There are some questions every sustainability manager or CSO is going to encounter along the carbon journey. One measure of success is how quickly you can put together an intelligent response.
These questions reflect the several elements that are essential to a sustainability program: Data gathering, planning and analysis, tactics, target setting, strategy, continuous improvement, design for environment and employee and external engagement.
The other lesson for managers in these questions is that they are focused upon your business and cannot be addressed with generalities. That is one reason so many sustainability managers will tell you the most important tool in their toolbox is knowing your company.
1. What's our carbon footprint?
Since carbon dioxide has become something of a surrogate for environmental impact, this is the question most executives are asking, and it often comes together with a more academic one, such as 'what is a carbon footprint?'.
2. How 'green' are our products?
Since products are the lifeblood of any company this question tends to follow very quickly. Again, the likely follow-on is something like 'exactly how do we determine if our products are green?”. The area of product standards and ecolabels is rapidly changing.
3. Where do we stand relative to our competitors?
A frame of reference is always important and most companies tend to look to competitors, customers and similar companies for benchmarks in term of carbon footprint. Thanks to the Internet and the growing trend towards corporate reporting, this task of benchmarking has become much easier.
4. How do we become a greener company?
This is the most complex questions in many ways since the answer can literally involve every part of an enterprise and its supply chain. It involves both short-term tactics and project management, as well as longer-term program development and strategy.
5. How educated and engaged are our employees?
This is another question that signals a sustainability journey is maturing since the conversation is expanding beyond the key managers and executives to the entire workforce. Achieving some kind of cultural transformation is extraordinarily challenging in many organizations, particularly larger ones.
6. Who are our 'stakeholders' and what do they think of our performance?
The notion of sustainability extends well beyond the boundaries of the corporation, with various groups and individuals interested in the company’s performance. Also, 'feedback' is a key ingredient in employee development and in customer engagements, so that sort of context may aid the conversation.

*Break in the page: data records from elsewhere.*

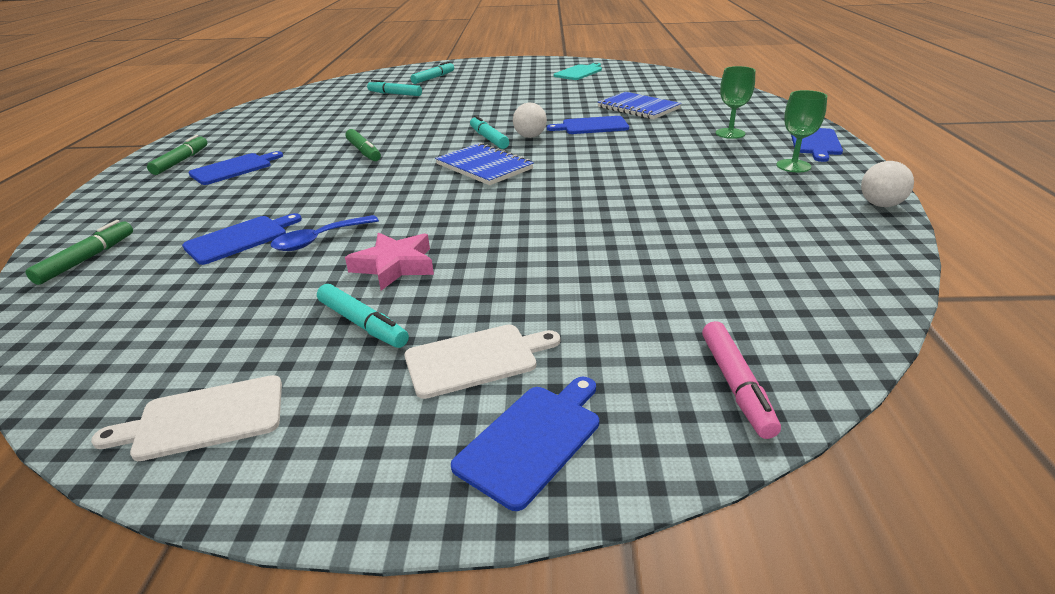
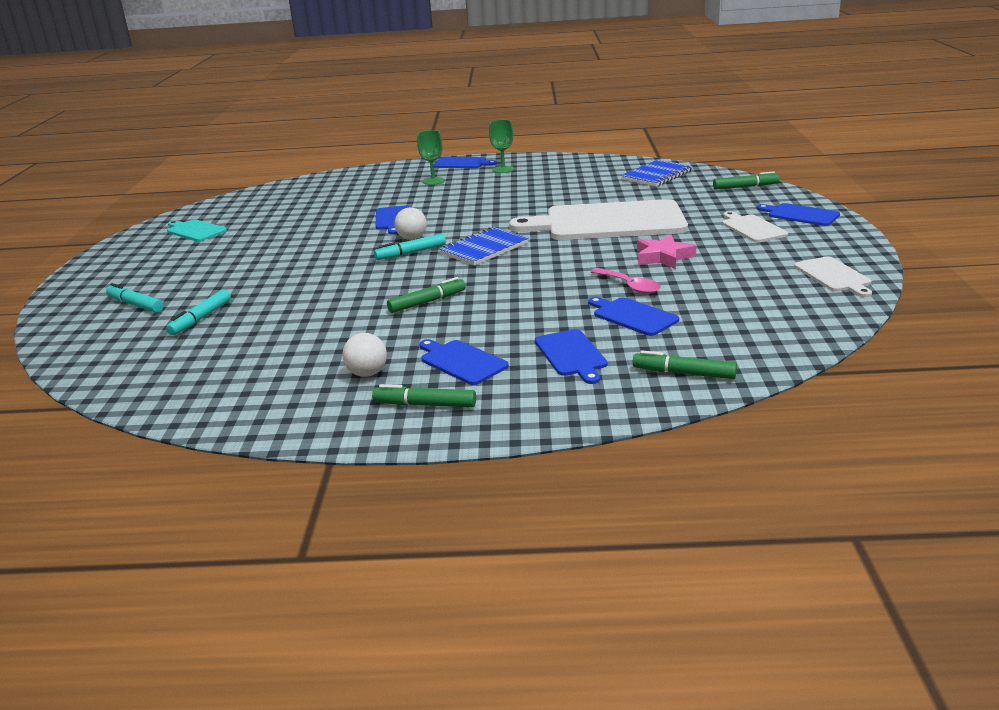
camera: 90 degrees left, 5 degrees down
blue spoon [270,215,379,251] -> pink spoon [591,268,661,294]
turquoise marker [317,284,409,348] -> none
blue notebook [597,92,682,119] -> blue notebook moved to [621,160,693,187]
pink marker [702,321,781,439] -> green marker [713,171,780,190]
white ball [861,161,914,207] -> white ball moved to [342,333,387,377]
none -> white cutting board [509,199,688,240]
none -> blue cutting board [535,329,607,384]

7. Which groups do we need to partner with?
This is an area that requires extensive research, benchmarking and some pilot projects. A corporation and a nongovernmental organization, will not necessarily find their collaboration successful.
8. What are our key sustainability metrics?
There are also some emerging metrics that bear consideration. Calculating an aggregate ROI involves some tracking many companies are not currently doing; how much have you saved through sustainability investments.
9. How do we set improvement goals in this area?
This question has many implications and also requires a lot of data collection, analysis and planning. What levels can we achieve while growing our business, what will the projects involved cost us, how quickly can we achieve the goals and how will others perceive the goals. One other related question that gets teed up is whether the goal should be absolute or normalized.
10. How do we innovate and offer greener products and services?
Since innovation is usually the result of a process it can be encouraged and nurtured, often without a guarantee of success, but resources and a commitment are a good starting point.
Undoubtedly, some new challenging questions will emerge in this field, but the basics will have continued vitality.